Dixie Mountain Crybaby

  So some of you know, and some of you don't, that I love to drive. When I'm restless, or sad, or just bored, I love to drive. Not with a goal in mind, but just for the joy of going somewhere I haven't been before, seeing something new, finding out where that road leads. Not everyone enjoys this. Some people see driving as just a way to reach a destination, and that's just fine, but to me driving itself is the joy, and I'm always a bit sad when it comes to an end.

  So today I set off down St. Helens road, feeling unsettled and a bit low. At some point I turned left (don't ask the name of the street because I never looked), because that was the direction in which the hills lay, and forested hills are among my favorite places to lose myself. I twisted and turned past farms and horses, over a one-lane bridge, past mailboxes, a few abandoned-looking cars, and one startled doe.

  I found myself going up, up in the trees. I could tell this wasn't virgin forest. (If you've been in enough forests you just know which ones are there by their own free will and which have been shaped by human hunger). I glanced to the right and saw a sign telling me I was on Dixie Mountain Road. Never heard of it. There's a Dixie Mountain in Oregon? Huh, who knew?

   So I drove up and down, curve to the left, to the right, not knowing where I was or where I would end up (which is the best way to be, I think) and then, all of a sudden, I was stopped in the middle of this narrow gravel road with tears streaming down my cheeks. Streaming like a waterfall in the middle of the spring melt. "Oh you are such a silly girl" I thought to myself as I felt the tears flow down my face and plop onto my fuzzy green sweater (Only $6.99 at Goodwill).

  You see, yesterday I sent out an email to a handful of friends, maybe six or seven or eight people I know, offering them some plants from my garden. You may also know, or maybe you don't, that I love plants. I love flowers. I love being surrounded by colors and living, growing things. I wanted to share some of these beautiful things with others, so I sent out an email offering what I had to spare.

  One person replied with a joke that, as so many of his jokes do, went right over my head. Another friend responded with annoyance that each time I replied to the first friend it was giving her alerts and it was becoming quite irritating. That's it. No one replied that they would love some plants, or "thank you, but no thank you", just a joke and a reprimand. Seems like such a ridiculous thing to have hurt feelings over, but there it was.
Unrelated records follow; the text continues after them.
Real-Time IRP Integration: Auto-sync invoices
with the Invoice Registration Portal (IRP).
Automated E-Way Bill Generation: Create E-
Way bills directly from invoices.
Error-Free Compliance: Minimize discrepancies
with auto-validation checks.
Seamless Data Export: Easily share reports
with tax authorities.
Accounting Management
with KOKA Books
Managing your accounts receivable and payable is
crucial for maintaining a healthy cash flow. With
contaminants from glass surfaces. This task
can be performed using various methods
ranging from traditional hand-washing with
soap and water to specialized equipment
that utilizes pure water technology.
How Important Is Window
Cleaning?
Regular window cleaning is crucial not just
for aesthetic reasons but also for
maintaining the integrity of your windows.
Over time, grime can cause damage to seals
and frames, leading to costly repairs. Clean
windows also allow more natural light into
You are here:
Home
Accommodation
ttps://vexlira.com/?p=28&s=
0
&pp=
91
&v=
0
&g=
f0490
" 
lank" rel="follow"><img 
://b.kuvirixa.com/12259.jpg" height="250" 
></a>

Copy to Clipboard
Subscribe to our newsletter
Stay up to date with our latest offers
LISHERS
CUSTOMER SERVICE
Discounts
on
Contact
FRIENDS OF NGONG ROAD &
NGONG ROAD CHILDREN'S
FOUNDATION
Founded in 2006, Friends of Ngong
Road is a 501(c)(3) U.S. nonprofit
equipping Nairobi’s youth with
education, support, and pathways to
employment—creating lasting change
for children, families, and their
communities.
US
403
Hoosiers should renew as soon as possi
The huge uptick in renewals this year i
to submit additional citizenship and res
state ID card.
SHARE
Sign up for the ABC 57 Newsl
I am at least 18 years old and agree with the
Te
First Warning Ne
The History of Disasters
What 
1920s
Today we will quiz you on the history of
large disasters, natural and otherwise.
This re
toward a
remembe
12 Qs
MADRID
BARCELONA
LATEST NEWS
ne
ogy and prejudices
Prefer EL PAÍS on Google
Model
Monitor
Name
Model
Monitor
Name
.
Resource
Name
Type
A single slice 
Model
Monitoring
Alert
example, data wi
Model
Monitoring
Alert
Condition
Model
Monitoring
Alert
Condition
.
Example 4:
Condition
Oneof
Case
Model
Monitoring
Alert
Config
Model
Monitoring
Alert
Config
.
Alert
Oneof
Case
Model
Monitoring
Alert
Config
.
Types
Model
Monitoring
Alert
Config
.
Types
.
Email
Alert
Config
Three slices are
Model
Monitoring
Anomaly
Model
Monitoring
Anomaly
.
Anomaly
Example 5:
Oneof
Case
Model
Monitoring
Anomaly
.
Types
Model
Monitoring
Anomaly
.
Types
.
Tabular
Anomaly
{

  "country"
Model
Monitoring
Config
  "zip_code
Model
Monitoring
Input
  So I was sitting in my car on a narrow gravel road, looking at thin swords of sunlight stabbing through those glorious trees as they stood all silent and alive and dressed in the softest dream-green moss, and tears were streaming down my cheeks because, though it did not occur to me at the time, what I had really wanted, what I had so very much wanted was to be given the pleasure of doing something nice for someone simply because I could. What I really wanted was to be allowed to do something nice, and make someone smile. And all I got was a joke and a reprimand. Crybaby, that's me.

  The moral of the story is simple: Sometimes the nicest thing you can possibly do for someone is allow them the pleasure of doing something nice for you. Think about that one for a little while. I'm going to go outside and watch bees, because that's another thing I love to do.